Nach dem 3. Oktober 1990 gab es in der BRD eine »Neukonzeption« der großen Gedenkstätten sowie eine »zunehmende Professionalisierung und Institutionalisierung« der Gedenkkultur. Dies betraf in der Sache den Osten des Landes. Inhaltlich blieb man dem »unspezifisches Totengedenken« verpflichtet. So wurde aus der Neuen Wache in Berlin, die in der DDR den Opfern des Faschismus gewidmet war, eine Erinnerung an Opfer von Gewaltherrschaft. Mit solcher Konzeption, so z.B. auch in den ehemaligen Konzentrationslagern Sachsenhausen und Buchenwald praktiziert, wurde die Totalitarismus-Doktrin bedient - die Gleichsetzung von Kommunismus und Faschismus. Dies ermöglichte die Errichtung von Orten antikommunistischer und antisowjetischer Propaganda gleich neben den KZs, wie eben in Sachsenhausen. Auf dem seinerzeit der DDR zugehörigen Gebiet ging man sogar zur Demontage kleinerer Gedenkstätten wie der Sachsenburg oder des Außenlagers Schwarzheide über. Ausstellungen wie das »Internationale Museum des antifaschistischen Kampfes der europäischen Völker« in Sachsenhausen wurden in faktischen Nacht-und-Nebel-Aktionen abgerissen. So wurden die Opfer des Faschismus ein »zweites Mal getötet«. [5]

Anmerkungen

[1] In diesem Kontext entstanden in den 60ern die Gedenkstätten in Neuengamme, Dachau und Bergen-Belsen. Knigge, Volkhard: Kultur und Ausgrenzung. Zur Geschichte des KZ Buchenwald auf dem Ettersberg bei Weimar, in: Koch, Gertrud: Bruchlinien, Tendenzen der Holocaustforschung, Köln 1999, S. 224.

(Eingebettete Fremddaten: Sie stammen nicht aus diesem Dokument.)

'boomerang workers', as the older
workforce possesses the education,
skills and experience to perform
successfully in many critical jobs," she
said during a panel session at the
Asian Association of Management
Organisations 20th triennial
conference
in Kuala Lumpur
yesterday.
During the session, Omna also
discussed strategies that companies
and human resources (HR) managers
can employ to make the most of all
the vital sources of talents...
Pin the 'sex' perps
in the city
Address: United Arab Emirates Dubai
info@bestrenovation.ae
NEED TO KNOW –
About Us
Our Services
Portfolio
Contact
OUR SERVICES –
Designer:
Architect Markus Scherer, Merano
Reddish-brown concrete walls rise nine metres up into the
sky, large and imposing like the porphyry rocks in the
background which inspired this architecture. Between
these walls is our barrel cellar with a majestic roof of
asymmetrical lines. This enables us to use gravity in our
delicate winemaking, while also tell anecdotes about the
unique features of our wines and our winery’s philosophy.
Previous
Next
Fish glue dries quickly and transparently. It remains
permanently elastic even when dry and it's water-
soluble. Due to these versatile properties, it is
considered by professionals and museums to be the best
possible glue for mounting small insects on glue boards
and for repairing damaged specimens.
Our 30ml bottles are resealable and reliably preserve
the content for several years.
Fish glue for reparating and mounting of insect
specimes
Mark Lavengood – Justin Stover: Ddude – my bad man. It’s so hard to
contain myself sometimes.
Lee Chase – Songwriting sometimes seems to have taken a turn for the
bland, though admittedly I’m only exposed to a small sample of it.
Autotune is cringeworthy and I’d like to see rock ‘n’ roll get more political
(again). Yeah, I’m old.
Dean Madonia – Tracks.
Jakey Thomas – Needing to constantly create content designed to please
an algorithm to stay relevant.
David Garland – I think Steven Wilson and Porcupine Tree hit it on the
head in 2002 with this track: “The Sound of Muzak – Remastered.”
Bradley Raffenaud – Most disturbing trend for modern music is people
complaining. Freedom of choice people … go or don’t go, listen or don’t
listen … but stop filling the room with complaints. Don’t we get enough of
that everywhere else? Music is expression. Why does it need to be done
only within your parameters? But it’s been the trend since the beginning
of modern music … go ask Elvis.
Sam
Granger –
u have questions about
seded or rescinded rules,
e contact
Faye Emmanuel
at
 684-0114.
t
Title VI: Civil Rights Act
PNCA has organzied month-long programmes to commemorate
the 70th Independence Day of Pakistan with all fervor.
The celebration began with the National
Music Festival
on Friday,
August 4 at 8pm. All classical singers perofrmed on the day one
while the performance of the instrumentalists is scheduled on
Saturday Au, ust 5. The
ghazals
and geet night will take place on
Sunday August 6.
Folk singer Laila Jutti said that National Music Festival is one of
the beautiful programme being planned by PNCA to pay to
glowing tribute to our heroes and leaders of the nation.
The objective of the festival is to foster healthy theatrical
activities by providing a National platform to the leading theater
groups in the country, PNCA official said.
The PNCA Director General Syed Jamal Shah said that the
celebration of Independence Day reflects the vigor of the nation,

[2] Knigge, Volkhard: Kultur und Ausgrenzung. Zur Geschichte des KZ Buchenwald auf dem Ettersberg bei Weimar, in: Koch, Gertrud: Bruchlinien, Tendenzen der Holocaustforschung, Köln 1999, S. 224. König, Christian: Der Dokumentarfilm »KZ Dachau«. Entstehungsgeschichte - Filmanalyse - Geschichtsdeutung, München 2010, S.124. Schwenkem Kerstin: Dachauer Gedenkorte. Zwischen Vergessen und Erinnern, München 2012, S. 35-36. Rahe, Thomas: Bergen-Belsen - Stammlager in: Der Ort des Terrors, BD7, München 2008, S. 216. Klarmann, Johann: Die erneute Demütigung. Hamburgs Umgang mit dem ehemaligen Konzentrationslager Neuengamme 1945 bis 1985, Berlin 2013, S. 53, S. 227.

[3] Sternfeld, Nora: Geschichtspolitische Entwicklungen postnazistischer Gedenkstätten, in: ARGE Schnittpunkt: Handbuch Ausstellungstheorie und -praxis, Böhlau 2013, S. 65.

[4] Kulturpolitisches Wörterbuch, Berlin 1970, S. 391. Leo, Annette: Geschichte wird Erinnerung: zum 50. Jahrestag der Befreiung im Land Brandenburg, Potsdam 1995, S. 15.

[5] Zorn, Monika: Hitlers zweimal getötete Opfer. Westdeutsche Endlösung des Antifaschismus auf dem Gebiet der DDR, Freiburg 1994 , S. 10. Haustein, Petra: Geschichte im Dissens. Die Auseinandersetzungen um die Gedenkstätte Sachsenhausen nach dem Ende der DDR , Leipzig 2006, S. 111, Handbuch, S. 66.